Data are the actual pieces of information that you collect through your study. For example, if you ask five of your friends how many pets they own, they might give you the following data: 0, 2, 1, 4, 18. (The fifth friend might count each of their aquarium fish as a separate pet — and who are we to take that from them?) Not all data are numbers; let’s say you also record the gender of each of your friends, getting the following data: male, male, female, male, female.
Most data fall into one of two groups: numerical or categorical.
Numerical data
These data have meaning as a measurement, such as a person’s height, weight, IQ, or blood pressure; or they’re a count, such as the number of stock shares a person owns, how many teeth a dog has, or how many pages you can read of your favorite book before you fall asleep. (Statisticians also call numerical data quantitative data.)
Numerical data can be further broken into two types: discrete and continuous.
- Discrete data represent items that can be counted; they take on possible values that can be listed out. The list of possible values may be fixed (also called finite); or it may go from 0, 1, 2, on to infinity (making it countably infinite).For example, the number of heads in 100 coin flips takes on values from 0 through 100 (finite case), but the number of flips needed to get 100 heads takes on values from 100 (the fastest scenario) on up to infinity (if you never get to that 100th heads). Its possible values are listed as 100, 101, 102, 103 . . . (representing the countably infinite case).

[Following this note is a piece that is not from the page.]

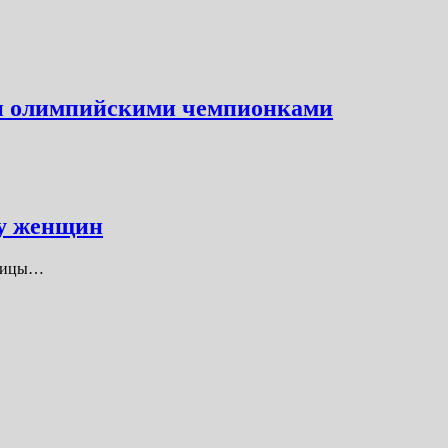
ми олимпийскими чемпионками
 у женщин
ьницы…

- Continuous data represent measurements; their possible values cannot be counted and can only be described using intervals on the real number line. For example, the exact amount of gas purchased at the pump for cars with 20-gallon tanks would be continuous data from 0 gallons to 20 gallons, represented by the interval [0, 20], inclusive. You might pump 8.40 gallons, or 8.41, or 8.414863 gallons, or any possible number from 0 to 20. In this way, continuous data can be thought of as being uncountably infinite. For ease of recordkeeping, statisticians usually pick some point in the number to round off. Another example would be that the lifetime of a C battery can be anywhere from 0 hours to an infinite number of hours (if it lasts forever), technically, with all possible values in between. Granted, you don’t expect a battery to last more than a few hundred hours, but no one can put a cap on how long it can go (remember the Energizer Bunny?).
Categorical data
Categorical data represent characteristics such as a person’s gender, marital status, hometown, or the types of movies they like. Categorical data can take on numerical values (such as “1” indicating male and “2” indicating female), but those numbers don’t have mathematical meaning. You couldn’t add them together, for example. (Other names for categorical data are qualitative data, or Yes/No data.)
Ordinal data
Ordinal data mixes numerical and categorical data. The data fall into categories, but the numbers placed on the categories have meaning. For example, rating a restaurant on a scale from 0 (lowest) to 4 (highest) stars gives ordinal data.Ordinal data are often treated as categorical, where the groups are ordered when graphs and charts are made. However, unlike categorical data, the numbers do have mathematical meaning. For example, if you survey 100 people and ask them to rate a restaurant on a scale from 0 to 4, taking the average of the 100 responses will have meaning. This would not be the case with categorical data.